Storyboards are initially conceived in a format similar to comic books, in which each square denotes a piece of the action. During the course of an animated film, thousands and thousands of sketches will be drawn in this format. Some will be posted on bulletin boards and office walls, most will be filed away and a few will make their way onto the screen after they have been greatly reformatted, refined and re-imagined.

“During the storyboarding phase, we go through a lot of trial and error, putting our characters in various situations, and their personalities start to emerge somewhat organically while the storyboard artists are working,” explains Long. “We change and modify the characters to make them the most entertaining that they can possibly be. Once you start visualizing possibilities and personality traits, a much clearer character starts to emerge, making them easier to write and draw for.”

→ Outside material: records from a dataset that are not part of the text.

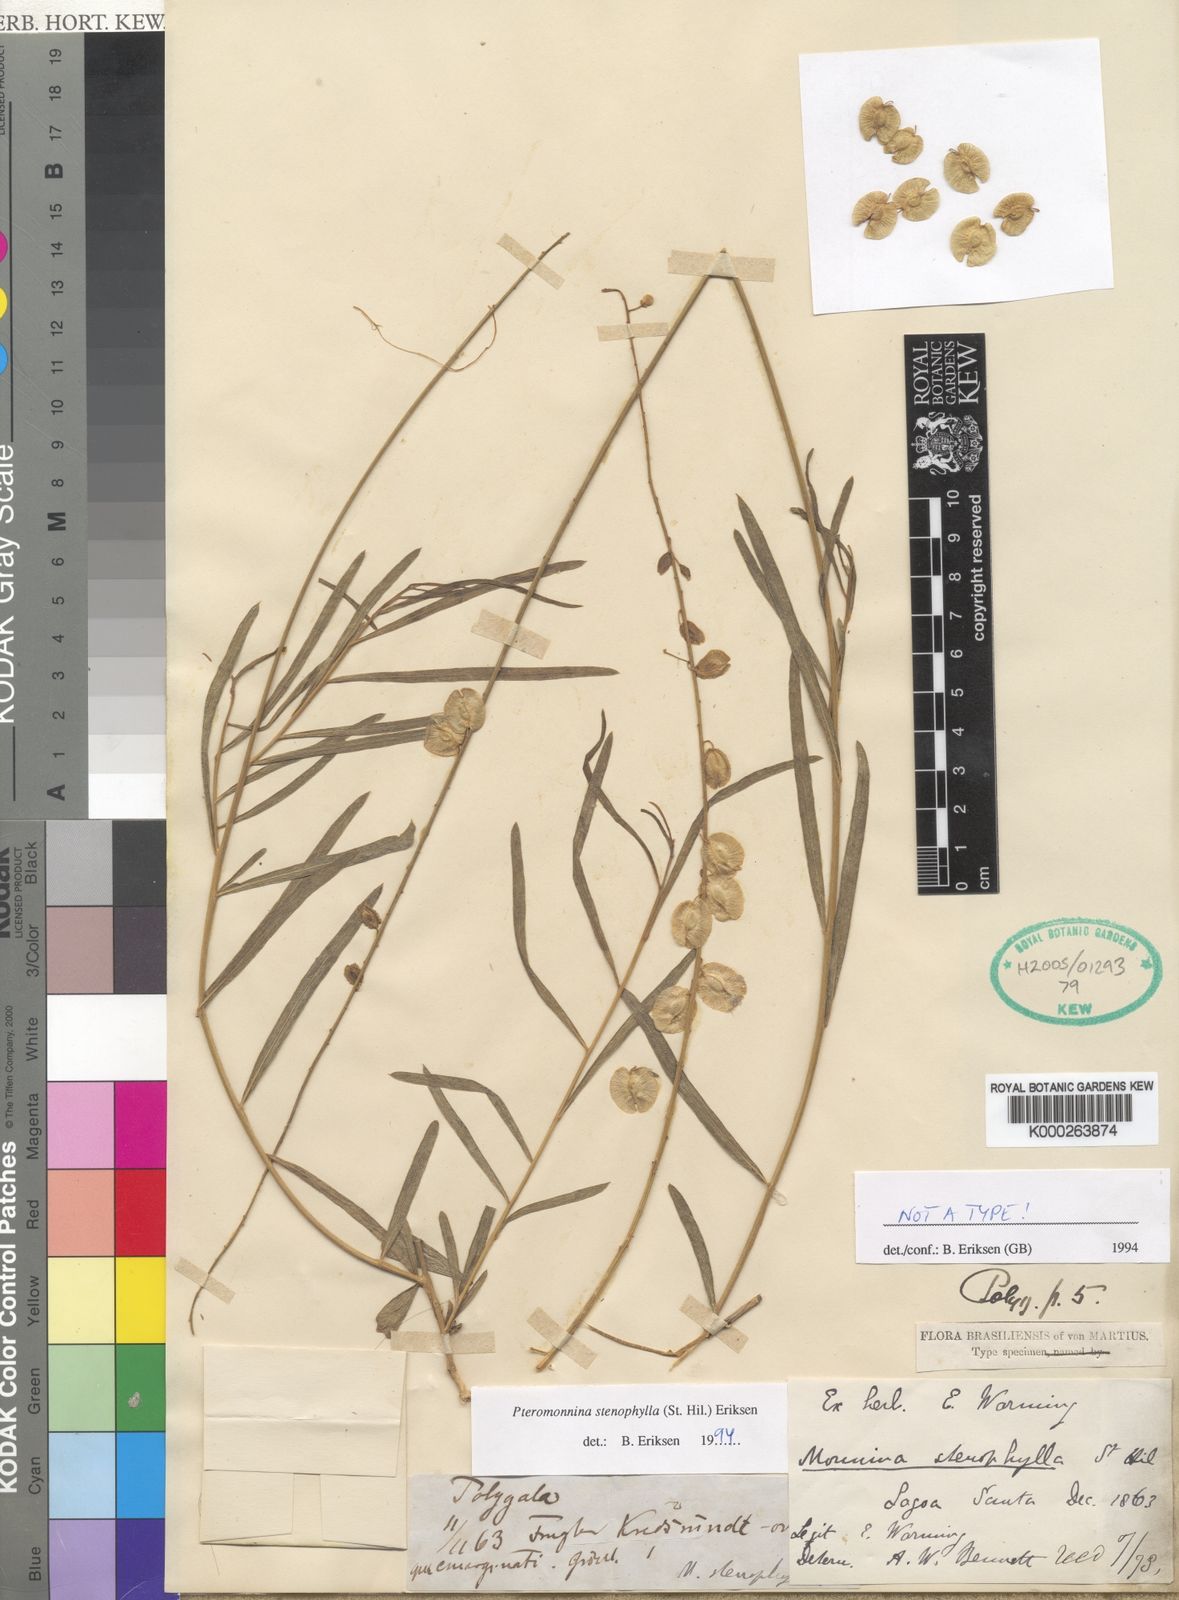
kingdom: Plantae
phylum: Tracheophyta
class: Magnoliopsida
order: Fabales
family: Polygalaceae
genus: Monnina
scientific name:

Adds Stacchi: “Storyboarding is where it all happens. The story can be all laid out, the plot structured, and beats made clear and logical, but if space isn’t made for the characters to come alive with their own idiosyncrasies and moments here, it will never happen later. We were lucky, in that our story department is full of flea-bitten, misfit mongrels just like Boog and Elliot, so they brought a lot of insight into the characters.”

For Open Season, the early storyboards were the inspiration for the next four years of work for more than 200 artists and animators, who executed 1,223 shots, using more than 7,200 feet of film, from the more than 34,000 storyboard drawings produced.

The process of creating fully dimensional characters for Open Season began with character designer Carter Goodrich, who was assigned the monumental task of designing every character in the film. Goodrich is a contributing character designer for Finding Nemo, Monsters Inc, and Shrek, whose illustrations have graced multiple covers of The New Yorker, and have appeared in Time, Newsweek, GQ, Playboy and the Atlantic Monthly. With bold lines and the strong shape-language for which he is known, Goodrich gave each animal and resident of Timberline his or her own distinct, whimsical personality.

“We worked with the storyboards from [head of story] David Feiss, which everyone really liked, and we tried to stay within the world he created,” explains Goodrich. “We would supply a group of images and the directors would choose the ones they most liked. Then we would hone in on those and keep going until the final character design was completed.”

Visual-development supervisor Richard Chavez worked closely with the storyboard department and the character-development team to fashion the film’s overall production design. “We do preliminary work on the concept of the characters,” says Chavez. “We help the directors create design attributes to define both character and story. This early process is very organic. There is a lot of flexibility at this stage, as things have not been narrowed down and the storyline is still in flux. So anything is possible.”